» **Required action**
Collect all lines below with the string "class".

» **Material provided**

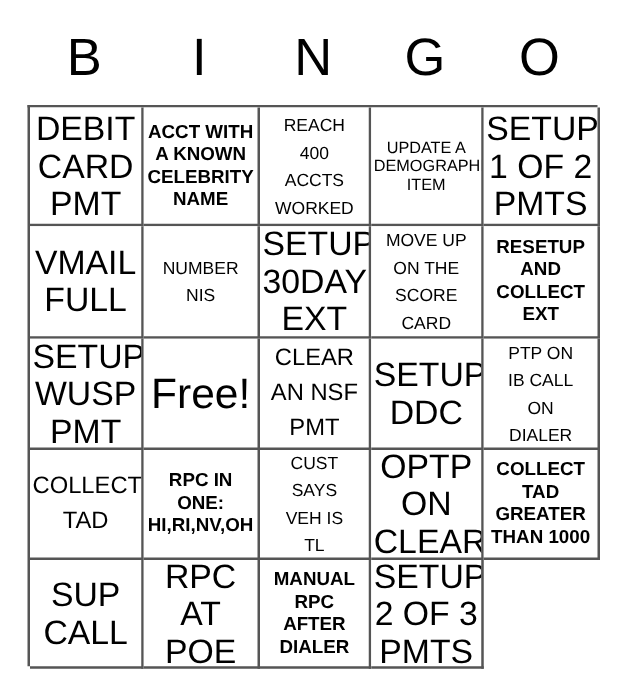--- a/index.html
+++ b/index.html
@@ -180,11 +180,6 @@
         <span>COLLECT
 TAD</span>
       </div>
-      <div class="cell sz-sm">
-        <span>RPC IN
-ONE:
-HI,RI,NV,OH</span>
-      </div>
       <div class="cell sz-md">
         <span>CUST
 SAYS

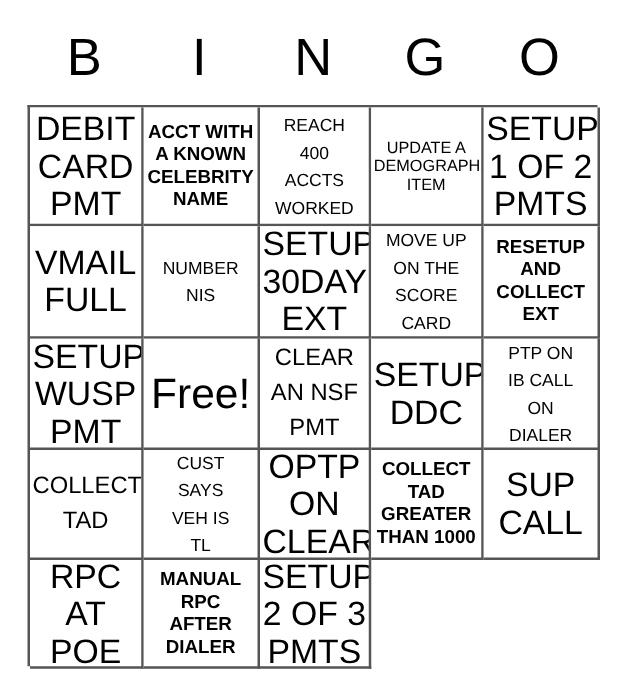--- a/index.html
+++ b/index.html
@@ -189,7 +189,7 @@
       <div class="cell sz-xl">
         <span>OPTP
 ON
-CLEAR</span>
+DEBIT</span>
       </div>
       <div class="cell sz-sm">
         <span>COLLECT

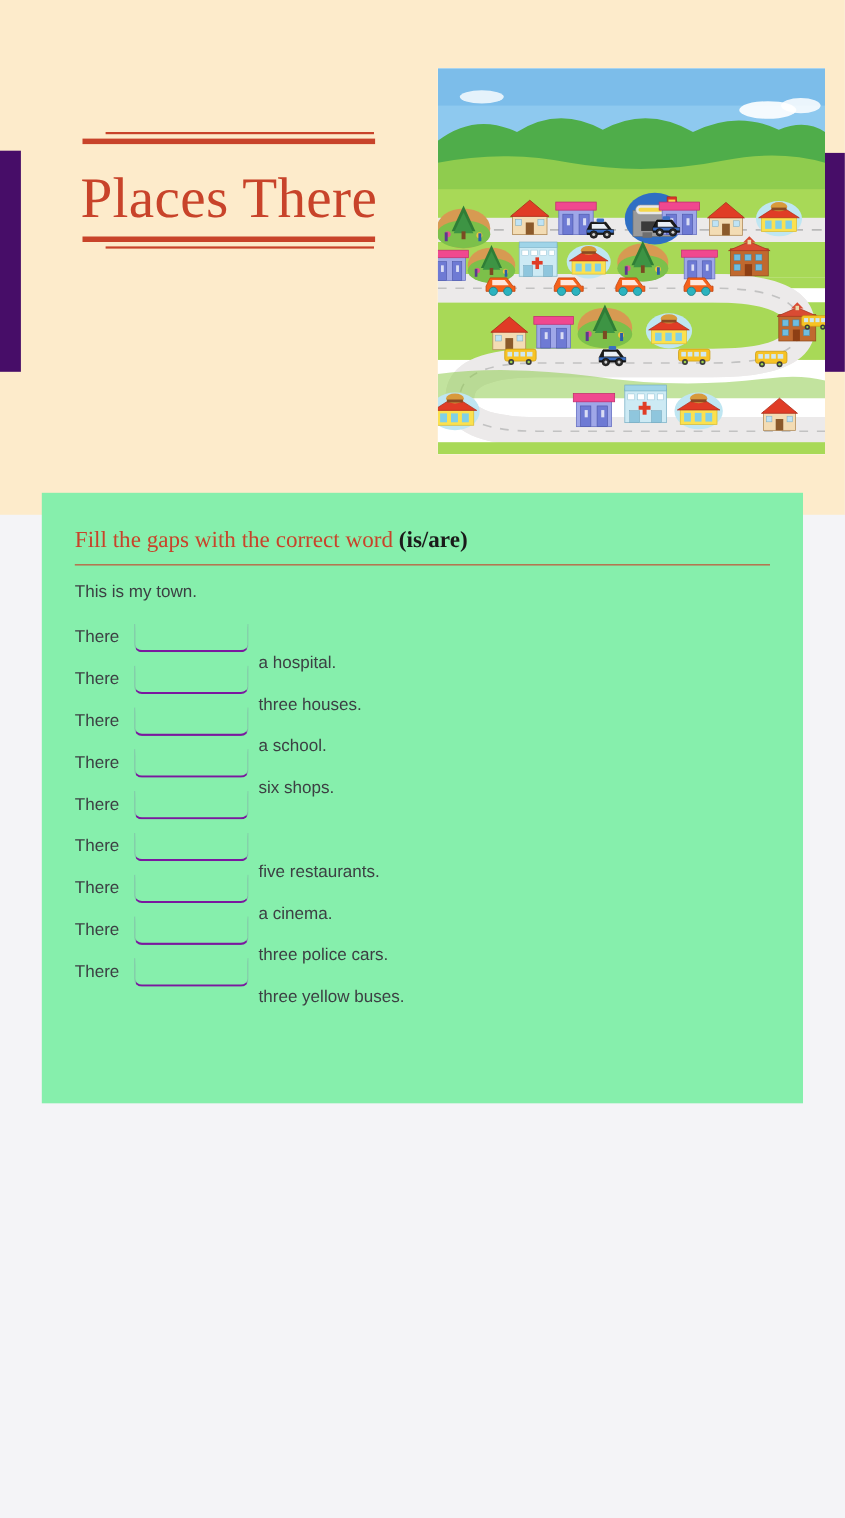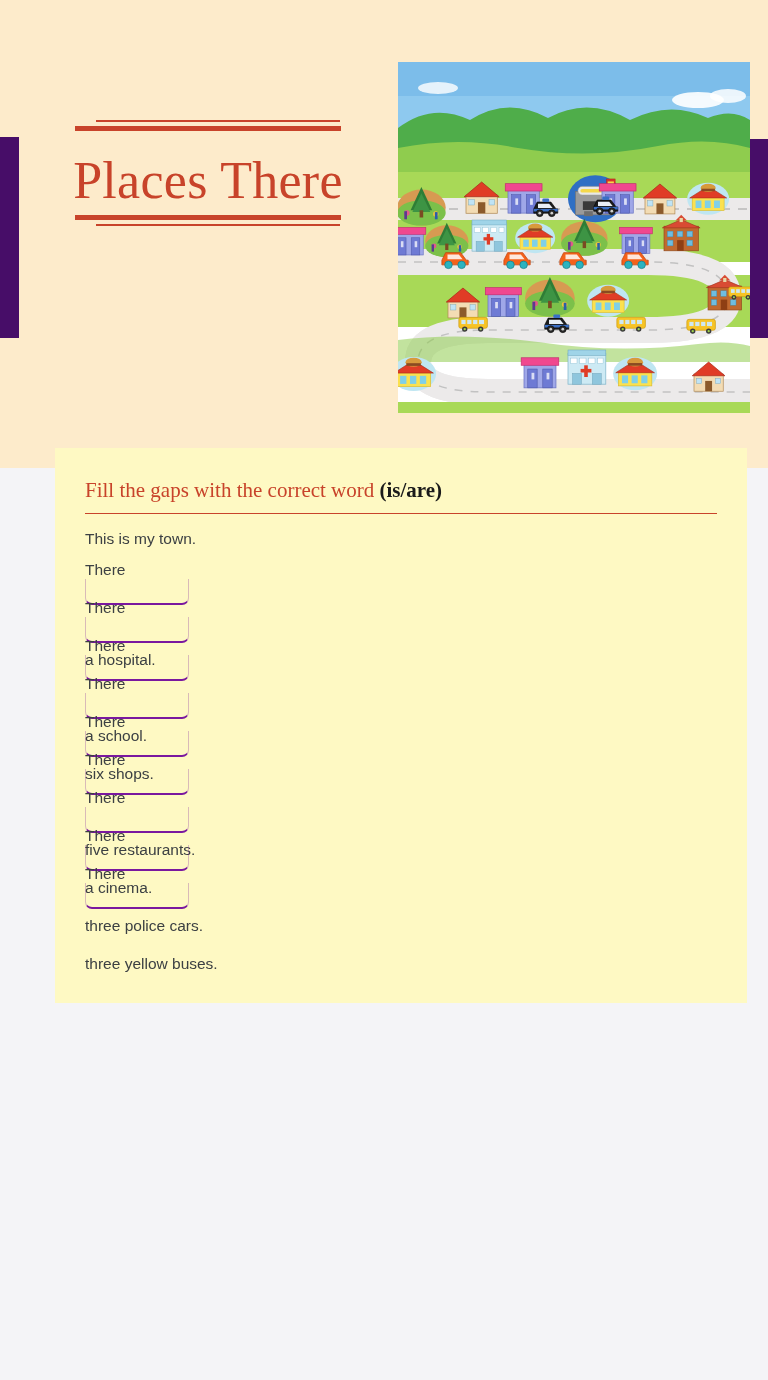--- a/index.html
+++ b/index.html
@@ -104,11 +104,11 @@
   
   .card {
     position: absolute;
-    left: 55px;
+    left: 38px;
     top: 448px;
     width: 692px;
     height: 555px;
-    background: #fef9c3;
+    background: #86efac;
   }
   .card-inner {
     padding: 30px 30px 0 30px;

» **Result**
-      <div class="cell sz-sm">
       <div class="cell sz-md">
       <div class="cell sz-xl">
       <div class="cell sz-sm">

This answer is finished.